Provided information →
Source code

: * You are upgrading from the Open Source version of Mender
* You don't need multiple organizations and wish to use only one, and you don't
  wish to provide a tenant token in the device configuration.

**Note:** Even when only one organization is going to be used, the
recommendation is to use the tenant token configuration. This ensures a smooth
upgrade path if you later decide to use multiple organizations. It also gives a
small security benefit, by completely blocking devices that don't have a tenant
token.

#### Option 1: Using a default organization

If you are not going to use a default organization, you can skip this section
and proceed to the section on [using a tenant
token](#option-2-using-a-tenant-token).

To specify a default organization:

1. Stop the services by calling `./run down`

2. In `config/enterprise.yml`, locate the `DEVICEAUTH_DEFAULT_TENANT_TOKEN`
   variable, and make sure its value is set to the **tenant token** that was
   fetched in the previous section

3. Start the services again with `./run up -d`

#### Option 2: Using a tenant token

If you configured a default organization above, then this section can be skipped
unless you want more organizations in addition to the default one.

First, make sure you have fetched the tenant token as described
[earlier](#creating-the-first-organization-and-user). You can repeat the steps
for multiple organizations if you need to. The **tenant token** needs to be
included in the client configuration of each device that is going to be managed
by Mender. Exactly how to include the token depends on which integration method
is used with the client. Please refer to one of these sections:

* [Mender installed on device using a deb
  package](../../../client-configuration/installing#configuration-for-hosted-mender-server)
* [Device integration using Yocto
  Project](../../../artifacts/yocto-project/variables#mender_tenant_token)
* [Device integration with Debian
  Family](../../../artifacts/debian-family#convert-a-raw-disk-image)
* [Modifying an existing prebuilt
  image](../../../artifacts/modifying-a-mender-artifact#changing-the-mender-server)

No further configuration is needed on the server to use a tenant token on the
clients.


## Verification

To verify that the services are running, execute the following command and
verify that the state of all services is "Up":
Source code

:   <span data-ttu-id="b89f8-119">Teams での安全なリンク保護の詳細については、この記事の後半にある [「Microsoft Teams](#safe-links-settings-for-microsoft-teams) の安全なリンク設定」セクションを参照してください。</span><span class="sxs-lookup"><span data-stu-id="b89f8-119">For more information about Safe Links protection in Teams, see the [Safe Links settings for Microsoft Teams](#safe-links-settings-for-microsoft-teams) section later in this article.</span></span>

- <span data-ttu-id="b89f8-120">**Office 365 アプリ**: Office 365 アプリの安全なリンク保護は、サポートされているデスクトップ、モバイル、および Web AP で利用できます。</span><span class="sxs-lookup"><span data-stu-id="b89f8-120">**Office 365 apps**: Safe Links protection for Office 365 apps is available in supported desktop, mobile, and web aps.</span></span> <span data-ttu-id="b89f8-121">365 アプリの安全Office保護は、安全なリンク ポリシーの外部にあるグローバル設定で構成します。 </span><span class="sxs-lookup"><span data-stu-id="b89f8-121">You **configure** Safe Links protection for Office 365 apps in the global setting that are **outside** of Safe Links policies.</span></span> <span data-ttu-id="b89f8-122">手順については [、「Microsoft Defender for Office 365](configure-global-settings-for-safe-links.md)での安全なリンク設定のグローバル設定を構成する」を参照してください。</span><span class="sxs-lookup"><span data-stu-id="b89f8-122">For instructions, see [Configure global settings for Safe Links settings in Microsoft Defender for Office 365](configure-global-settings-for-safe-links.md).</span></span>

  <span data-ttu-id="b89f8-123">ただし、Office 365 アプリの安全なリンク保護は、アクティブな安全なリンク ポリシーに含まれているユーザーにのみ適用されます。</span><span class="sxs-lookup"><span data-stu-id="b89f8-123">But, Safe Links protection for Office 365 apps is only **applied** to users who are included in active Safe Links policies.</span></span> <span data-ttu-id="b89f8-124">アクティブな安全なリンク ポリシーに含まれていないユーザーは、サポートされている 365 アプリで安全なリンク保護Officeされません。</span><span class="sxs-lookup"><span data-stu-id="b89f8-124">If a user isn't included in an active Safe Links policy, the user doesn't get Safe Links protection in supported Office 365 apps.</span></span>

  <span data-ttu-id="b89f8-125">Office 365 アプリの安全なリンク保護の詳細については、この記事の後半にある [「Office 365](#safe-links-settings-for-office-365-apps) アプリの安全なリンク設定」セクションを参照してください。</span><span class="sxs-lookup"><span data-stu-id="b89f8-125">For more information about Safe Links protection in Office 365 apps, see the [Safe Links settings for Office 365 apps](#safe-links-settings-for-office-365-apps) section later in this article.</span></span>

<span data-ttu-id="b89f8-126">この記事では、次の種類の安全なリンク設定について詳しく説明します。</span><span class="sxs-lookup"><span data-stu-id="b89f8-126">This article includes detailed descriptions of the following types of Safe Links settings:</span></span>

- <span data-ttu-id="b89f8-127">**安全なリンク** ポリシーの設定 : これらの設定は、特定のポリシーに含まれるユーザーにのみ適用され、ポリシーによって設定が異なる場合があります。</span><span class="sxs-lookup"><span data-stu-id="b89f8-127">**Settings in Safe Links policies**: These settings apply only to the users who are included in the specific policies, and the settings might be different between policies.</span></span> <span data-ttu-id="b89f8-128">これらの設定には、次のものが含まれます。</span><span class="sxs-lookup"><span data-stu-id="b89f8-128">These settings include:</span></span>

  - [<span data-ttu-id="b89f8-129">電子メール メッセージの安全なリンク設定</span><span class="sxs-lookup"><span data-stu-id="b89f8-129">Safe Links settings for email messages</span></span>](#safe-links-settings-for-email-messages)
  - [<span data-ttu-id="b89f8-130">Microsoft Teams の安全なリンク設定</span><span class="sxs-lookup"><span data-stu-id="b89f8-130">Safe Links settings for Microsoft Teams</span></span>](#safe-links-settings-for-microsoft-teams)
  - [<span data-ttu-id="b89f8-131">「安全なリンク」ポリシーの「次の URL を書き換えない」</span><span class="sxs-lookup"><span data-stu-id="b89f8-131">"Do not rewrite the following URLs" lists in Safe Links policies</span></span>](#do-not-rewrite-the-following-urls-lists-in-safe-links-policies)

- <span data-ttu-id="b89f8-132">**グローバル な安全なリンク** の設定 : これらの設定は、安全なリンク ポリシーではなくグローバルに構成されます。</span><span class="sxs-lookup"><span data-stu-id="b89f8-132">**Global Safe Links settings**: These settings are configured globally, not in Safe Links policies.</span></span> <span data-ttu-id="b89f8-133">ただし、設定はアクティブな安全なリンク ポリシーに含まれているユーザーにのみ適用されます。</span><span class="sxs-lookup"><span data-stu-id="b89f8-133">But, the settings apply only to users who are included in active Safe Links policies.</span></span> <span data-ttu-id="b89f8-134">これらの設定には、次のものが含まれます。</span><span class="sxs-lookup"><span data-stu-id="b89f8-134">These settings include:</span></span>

What you will do →
Looking over the records, find each line with the word "about" and copy it.

Task solution →
:   <span data-ttu-id="b89f8-119">Teams での安全なリンク保護の詳細については、この記事の後半にある [「Microsoft Teams](#safe-links-settings-for-microsoft-teams) の安全なリンク設定」セクションを参照してください。</span><span class="sxs-lookup"><span data-stu-id="b89f8-119">For more information about Safe Links protection in Teams, see the [Safe Links settings for Microsoft Teams](#safe-links-settings-for-microsoft-teams) section later in this article.</span></span>
  <span data-ttu-id="b89f8-125">Office 365 アプリの安全なリンク保護の詳細については、この記事の後半にある [「Office 365](#safe-links-settings-for-office-365-apps) アプリの安全なリンク設定」セクションを参照してください。</span><span class="sxs-lookup"><span data-stu-id="b89f8-125">For more information about Safe Links protection in Office 365 apps, see the [Safe Links settings for Office 365 apps](#safe-links-settings-for-office-365-apps) section later in this article.</span></span>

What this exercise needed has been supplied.